TOWARD A MESSIER MOI
By MICHAEL PERKINS
I SPENT THE FIRST TEN YEARS OF MY PHOTOGRAPHIC LIFE in a more or less constant state of frustration, given that I had not mastered the mechanical basics of the art, measuring the “success” of my pictures only in that light. The “if only’s” ruled my thoughts; if only I had a better camera; if only I could get more even results; if only I could make my subjects look more “realistic”. Everything in those early years….personal emotion, vision, impact….was subordinated to a worshipful pursuit of technical precision. I shot like I was recording illustrations for a travel brochure.

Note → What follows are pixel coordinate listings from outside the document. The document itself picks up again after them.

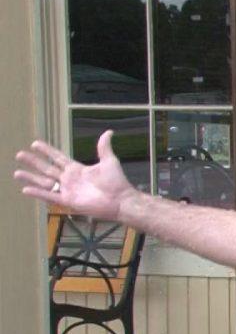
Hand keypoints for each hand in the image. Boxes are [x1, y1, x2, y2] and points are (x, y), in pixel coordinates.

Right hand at [14, 130, 137, 220]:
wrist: (120, 200)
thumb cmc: (116, 182)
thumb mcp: (109, 161)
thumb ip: (103, 147)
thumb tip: (108, 132)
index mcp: (77, 169)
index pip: (58, 158)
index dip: (47, 151)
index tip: (35, 143)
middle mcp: (69, 179)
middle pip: (47, 168)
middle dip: (34, 162)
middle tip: (19, 154)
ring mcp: (68, 190)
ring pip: (44, 182)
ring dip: (31, 177)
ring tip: (16, 172)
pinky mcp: (68, 201)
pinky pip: (50, 196)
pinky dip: (38, 193)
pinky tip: (25, 189)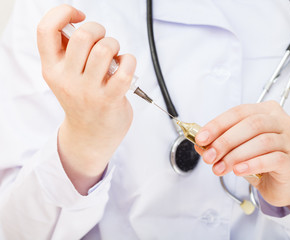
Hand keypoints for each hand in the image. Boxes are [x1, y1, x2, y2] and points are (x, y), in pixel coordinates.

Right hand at [37, 5, 135, 194]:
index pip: (46, 30)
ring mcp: (88, 91)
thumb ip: (67, 53)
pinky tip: (125, 66)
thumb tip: (77, 24)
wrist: (90, 136)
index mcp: (52, 69)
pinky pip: (124, 69)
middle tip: (102, 41)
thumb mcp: (64, 77)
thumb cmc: (81, 100)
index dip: (62, 13)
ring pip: (104, 49)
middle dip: (99, 29)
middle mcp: (67, 79)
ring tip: (114, 56)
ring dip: (114, 46)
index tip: (79, 16)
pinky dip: (129, 61)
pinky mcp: (110, 99)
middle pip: (83, 36)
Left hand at [195, 101, 289, 207]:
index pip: (239, 112)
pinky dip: (252, 164)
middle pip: (251, 125)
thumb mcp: (236, 150)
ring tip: (220, 168)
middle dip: (225, 141)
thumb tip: (200, 144)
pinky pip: (273, 159)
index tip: (201, 138)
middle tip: (209, 156)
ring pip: (262, 141)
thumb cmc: (259, 161)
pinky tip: (238, 170)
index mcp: (266, 111)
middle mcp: (281, 121)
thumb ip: (220, 144)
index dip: (218, 125)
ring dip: (236, 155)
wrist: (282, 184)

Miraculously, the digital age has eliminated a lot of the risk that used to confound me and other shooters. In such an era, we, more often than not, get some kind of usable picture, freer than ever before from technical defects. In this way, our cameras protect us from our messier selves. But that, in turn, can lead us to another kind of failure, one in which we neglect the unpredictable but potentially exciting irregularities that stamp our personalities onto our images. In recent years, almost as a kind of correction or recoil, photogs in the Age Of Guaranteed Outcome have sought to retro-fit photographs with the feeling that this is not a perfect process. This shift has been seen in several trends: the re-introduction of lo-fi film cameras, which actively seek the accident or the tech fail; post-processing apps which aim not merely to evoke the look of other eras, but to illustrate that uncertainty and imprecision are key parts of memory; and art glass and instant photography that romanticize the random.

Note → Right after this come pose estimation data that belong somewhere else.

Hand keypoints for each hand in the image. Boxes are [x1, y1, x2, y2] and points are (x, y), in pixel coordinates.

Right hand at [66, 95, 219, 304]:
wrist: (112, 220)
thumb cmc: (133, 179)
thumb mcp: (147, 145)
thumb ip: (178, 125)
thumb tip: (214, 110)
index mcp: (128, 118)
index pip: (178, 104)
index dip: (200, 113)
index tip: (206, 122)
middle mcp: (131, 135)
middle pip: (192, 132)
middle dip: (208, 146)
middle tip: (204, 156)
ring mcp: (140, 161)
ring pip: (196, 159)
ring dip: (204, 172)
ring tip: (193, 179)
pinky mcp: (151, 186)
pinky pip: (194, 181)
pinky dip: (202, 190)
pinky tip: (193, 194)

I have come full circle in these times, opting occasionally to overrule reality in pursuit of feeling. The master shot of the above image, taken at some distance, originally smoothed out the rougher textures of the urban rooftops, or at least those that I saw in my mind. The un-retouched “reality” of the subject was too pretty, if you will, straight out of the camera. A quick HDR conversion, however, brought every brick and stone into gritty relief; meaning that I had to deliberately re-flaw the image to make it truer, saying a polite “no thanks” to the “actual” look delivered by my advance device. I needed some wrongness to be put back in the scene to make it right.
When we express ourselves with a minimum of even well-meaning interference between initial vision and final result, we produce a really inconsistent mix of correct and incorrect execution, making our hits nearly as mysterious as our misses. But this personal autographing of our images is important, more so than ever before, especially as we peer into the dark, spooky cave of A.I. and wonder how to keep our work truly ours. One thing is sure; authorship, properly asserted, cannot be counterfeited or aped, and photographs can never merely be about a mixtures of processes. It’s in the sloppy soup of the actual human brain that anything pretending to true “art” resides, and that unique product can never be assimilated or simulated.